Un médicament ARV ne doit jamais être supprimé d'une combinaison d'ARV ni remplacé spontanément par un autre médicament ARV.

  1. Signaler cette rupture aux responsables du programme.
  2. Estimer le nombre de patients concernés par cette rupture.
  3. Estimer la quantité d'ARV à commander en urgence et déclencher une commande d'urgence auprès du fournisseur habituel.
  4. Bien noter le délai d'approvisionnement annoncé et, en attendant la livraison en urgence, se faire dépanner si possible par des structures voisines.
Tableau 3 : conduite à tenir face aux patients en cas de rupture de stock
S'il s'agit d'une première délivrance d'ARV pour le patient Demander au prescripteur son accord pour repousser le démarrage du traitement ARV jusqu'au réapprovisionnement. S'assurer que le patient est protégé des infections opportunistes par une prophylaxie au cotrimoxazole. Annoncer au patient le délai avant le démarrage du traitement ARV, et le rassurer.
Si le patient est déjà sous traitement ARV Interroger le patient sur la quantité de médicaments ARV restants chez lui.
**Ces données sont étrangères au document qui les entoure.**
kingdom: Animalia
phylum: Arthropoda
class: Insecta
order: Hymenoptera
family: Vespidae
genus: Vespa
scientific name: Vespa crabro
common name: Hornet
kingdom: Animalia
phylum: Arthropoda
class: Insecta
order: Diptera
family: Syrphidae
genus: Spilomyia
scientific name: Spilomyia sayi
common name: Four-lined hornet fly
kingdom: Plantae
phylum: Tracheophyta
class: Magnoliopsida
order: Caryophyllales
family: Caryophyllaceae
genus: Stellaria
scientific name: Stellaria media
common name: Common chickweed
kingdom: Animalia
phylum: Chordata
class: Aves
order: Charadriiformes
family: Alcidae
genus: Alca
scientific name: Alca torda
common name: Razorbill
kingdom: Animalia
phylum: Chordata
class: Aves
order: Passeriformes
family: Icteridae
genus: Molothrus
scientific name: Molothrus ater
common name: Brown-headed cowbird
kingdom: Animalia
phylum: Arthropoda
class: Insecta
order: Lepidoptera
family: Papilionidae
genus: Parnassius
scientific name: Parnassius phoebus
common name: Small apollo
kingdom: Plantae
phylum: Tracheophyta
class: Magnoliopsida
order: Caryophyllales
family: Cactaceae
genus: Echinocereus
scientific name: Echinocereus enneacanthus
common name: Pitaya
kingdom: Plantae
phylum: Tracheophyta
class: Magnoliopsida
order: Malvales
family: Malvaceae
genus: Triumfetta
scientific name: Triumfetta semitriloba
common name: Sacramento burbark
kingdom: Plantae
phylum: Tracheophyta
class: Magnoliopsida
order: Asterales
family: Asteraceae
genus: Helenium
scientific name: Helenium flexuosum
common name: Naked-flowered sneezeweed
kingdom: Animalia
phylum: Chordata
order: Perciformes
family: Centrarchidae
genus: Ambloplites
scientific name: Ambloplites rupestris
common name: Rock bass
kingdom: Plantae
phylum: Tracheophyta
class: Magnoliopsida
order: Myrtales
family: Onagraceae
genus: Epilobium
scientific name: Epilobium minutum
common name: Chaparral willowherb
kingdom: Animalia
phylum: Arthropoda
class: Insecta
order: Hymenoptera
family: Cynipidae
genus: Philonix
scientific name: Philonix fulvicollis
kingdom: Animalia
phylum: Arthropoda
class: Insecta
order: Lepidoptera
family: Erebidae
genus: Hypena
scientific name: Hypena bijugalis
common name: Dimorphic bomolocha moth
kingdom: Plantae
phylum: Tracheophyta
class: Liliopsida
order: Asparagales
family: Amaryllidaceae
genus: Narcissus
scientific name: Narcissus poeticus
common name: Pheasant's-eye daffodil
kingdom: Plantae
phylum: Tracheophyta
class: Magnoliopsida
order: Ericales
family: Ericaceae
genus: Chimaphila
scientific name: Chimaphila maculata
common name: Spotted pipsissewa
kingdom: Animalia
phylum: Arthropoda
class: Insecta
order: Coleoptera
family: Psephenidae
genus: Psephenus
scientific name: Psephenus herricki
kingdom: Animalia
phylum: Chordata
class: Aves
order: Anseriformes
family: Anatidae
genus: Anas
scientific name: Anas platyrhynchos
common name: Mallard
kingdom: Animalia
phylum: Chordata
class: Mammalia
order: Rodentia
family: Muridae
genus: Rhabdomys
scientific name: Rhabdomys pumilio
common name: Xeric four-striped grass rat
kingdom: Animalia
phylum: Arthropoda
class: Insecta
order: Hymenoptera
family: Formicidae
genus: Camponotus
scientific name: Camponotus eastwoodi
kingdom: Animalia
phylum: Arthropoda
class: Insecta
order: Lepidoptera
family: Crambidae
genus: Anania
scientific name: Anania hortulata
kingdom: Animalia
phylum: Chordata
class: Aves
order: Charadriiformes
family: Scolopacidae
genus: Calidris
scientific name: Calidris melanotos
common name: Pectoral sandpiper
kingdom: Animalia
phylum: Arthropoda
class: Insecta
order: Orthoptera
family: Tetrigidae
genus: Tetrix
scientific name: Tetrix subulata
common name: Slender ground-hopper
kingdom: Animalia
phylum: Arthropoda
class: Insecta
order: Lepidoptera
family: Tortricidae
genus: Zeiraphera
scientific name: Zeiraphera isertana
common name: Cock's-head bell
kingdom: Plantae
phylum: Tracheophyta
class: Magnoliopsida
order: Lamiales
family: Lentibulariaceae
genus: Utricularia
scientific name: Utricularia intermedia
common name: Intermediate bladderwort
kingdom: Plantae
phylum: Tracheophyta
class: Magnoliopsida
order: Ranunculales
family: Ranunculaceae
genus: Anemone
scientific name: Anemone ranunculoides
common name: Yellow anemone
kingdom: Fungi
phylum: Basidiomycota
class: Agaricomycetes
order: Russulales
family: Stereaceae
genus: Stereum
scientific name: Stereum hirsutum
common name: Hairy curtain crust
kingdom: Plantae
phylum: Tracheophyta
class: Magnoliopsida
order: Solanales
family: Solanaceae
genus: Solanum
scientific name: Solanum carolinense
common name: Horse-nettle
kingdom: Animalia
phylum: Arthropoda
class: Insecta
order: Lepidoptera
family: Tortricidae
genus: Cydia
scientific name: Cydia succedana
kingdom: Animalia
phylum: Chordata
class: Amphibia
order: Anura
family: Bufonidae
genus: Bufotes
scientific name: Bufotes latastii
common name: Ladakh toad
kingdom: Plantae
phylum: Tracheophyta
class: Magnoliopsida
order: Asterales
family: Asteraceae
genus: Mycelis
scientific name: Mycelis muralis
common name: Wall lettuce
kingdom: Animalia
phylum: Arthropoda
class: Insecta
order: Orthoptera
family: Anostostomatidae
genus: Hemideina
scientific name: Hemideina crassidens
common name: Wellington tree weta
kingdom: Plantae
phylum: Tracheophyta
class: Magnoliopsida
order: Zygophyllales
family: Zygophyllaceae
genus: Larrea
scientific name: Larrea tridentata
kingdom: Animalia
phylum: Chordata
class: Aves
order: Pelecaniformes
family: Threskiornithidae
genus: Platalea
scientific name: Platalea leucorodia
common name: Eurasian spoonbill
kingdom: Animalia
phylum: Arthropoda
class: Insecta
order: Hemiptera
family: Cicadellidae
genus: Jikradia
S'il lui reste assez de traitement ARV pour assurer une continuité jusqu'au réapprovisionnement,
  • lui expliquer la situation, le rassurer et lui donner rendez-vous le jour prévu de réapprovisionnement.
Si le patient ne possède plus assez de médicaments ARV chez lui pour respecter son traitement jusqu'au réapprovisionnement,
  • rechercher une autre structure délivrant des ARV qui accepte de dépanner en attendant le réapprovisionnement.
Si le dépannage est impossible,
  • demander au médecin prescripteur d'ARV de remplacer le médica­ment en rupture par un autre médicament.